All this, of course, was interesting, but what actually caught my attention was that many of the young people directly interfacing with the out-of-province clients (such as ourselves) had returned from working in Dongguan and Shenzhen. Our driver, for example, had spent two years in Dongguan working in a factory. Like Xiao Xu, he had married late, gaining experiences outside traditional relationships. At another development in the area, our guide was a Shenzhen University Normal School graduate and had worked as a teacher in Longgang for several years before returning home. Again, she chose to marry “late” and to return home “because there are more opportunities here.” At another, our guide had also worked in “Guangdong.” The point, of course, is that these returnees had both local connections and the social skills, including speaking standard Mandarin to interact with clients. What’s more, they were enthusiastic about Tengchong as well as improving their own standard of living.
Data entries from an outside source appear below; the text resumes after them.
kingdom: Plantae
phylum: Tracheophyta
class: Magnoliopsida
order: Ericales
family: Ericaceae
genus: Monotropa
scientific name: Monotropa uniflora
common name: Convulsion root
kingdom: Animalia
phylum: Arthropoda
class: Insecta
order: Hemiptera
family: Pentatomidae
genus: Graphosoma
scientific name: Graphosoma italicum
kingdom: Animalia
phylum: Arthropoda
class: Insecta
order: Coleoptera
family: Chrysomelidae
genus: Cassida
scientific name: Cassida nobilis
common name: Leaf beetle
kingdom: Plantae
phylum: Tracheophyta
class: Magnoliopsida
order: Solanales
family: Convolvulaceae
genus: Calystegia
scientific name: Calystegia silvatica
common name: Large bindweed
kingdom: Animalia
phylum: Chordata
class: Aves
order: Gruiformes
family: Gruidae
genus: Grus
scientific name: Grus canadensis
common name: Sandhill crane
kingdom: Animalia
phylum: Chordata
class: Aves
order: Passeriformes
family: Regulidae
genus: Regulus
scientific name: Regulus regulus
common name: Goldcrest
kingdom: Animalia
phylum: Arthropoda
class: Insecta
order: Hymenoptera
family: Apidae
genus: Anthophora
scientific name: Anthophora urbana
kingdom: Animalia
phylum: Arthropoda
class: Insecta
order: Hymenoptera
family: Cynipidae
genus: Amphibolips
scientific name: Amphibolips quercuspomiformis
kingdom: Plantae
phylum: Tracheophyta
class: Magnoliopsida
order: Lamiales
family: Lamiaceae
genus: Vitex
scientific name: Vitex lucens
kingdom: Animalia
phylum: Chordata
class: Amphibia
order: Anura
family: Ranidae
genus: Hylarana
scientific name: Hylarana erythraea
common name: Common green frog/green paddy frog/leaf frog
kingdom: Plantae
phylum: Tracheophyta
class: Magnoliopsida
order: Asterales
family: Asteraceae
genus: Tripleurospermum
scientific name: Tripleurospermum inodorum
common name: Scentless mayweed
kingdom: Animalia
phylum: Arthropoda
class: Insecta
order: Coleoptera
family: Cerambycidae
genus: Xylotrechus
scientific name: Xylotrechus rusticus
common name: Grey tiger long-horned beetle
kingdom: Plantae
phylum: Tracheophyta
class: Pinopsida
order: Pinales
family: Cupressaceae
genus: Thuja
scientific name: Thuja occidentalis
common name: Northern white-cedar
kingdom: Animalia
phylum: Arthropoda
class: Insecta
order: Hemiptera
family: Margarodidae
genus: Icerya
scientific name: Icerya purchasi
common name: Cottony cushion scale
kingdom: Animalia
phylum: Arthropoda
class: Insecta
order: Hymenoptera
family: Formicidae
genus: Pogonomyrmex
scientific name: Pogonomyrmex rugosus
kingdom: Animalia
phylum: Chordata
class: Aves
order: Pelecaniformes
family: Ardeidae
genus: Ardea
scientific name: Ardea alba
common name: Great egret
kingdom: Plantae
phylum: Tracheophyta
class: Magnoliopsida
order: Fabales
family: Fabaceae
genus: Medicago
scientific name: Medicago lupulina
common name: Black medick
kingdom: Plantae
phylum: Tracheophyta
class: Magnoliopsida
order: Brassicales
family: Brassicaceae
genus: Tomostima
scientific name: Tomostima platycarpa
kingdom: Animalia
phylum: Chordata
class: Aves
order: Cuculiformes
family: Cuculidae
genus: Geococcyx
All this to say that during my time in Heshun, many of my interactions were with people who were either from Shenzhen or had returned to Tengchong from the PRD. Objectively, I had “known” that many young people were choosing to leave Shenzhen because of a shrinking entry level job market, but this was the first time I had experienced first hand how returnees are mediating the expansion of national developers from the coast to the interior. On the one hand, they know and love their hometowns. On the other hand, they are able to communicate this love to out-of-province clients in terms that are both sincere and highlight the economic potential of a second home here (and not, for example, in neighboring Ruili).
(Apologies. I just realized that the photos I thought I took of the real estate tour are missing in action most likely because my i-phone and I aren’t really in sync. So it’s just a written account of my Shenzhen elsewhere real estate experience. Sigh.)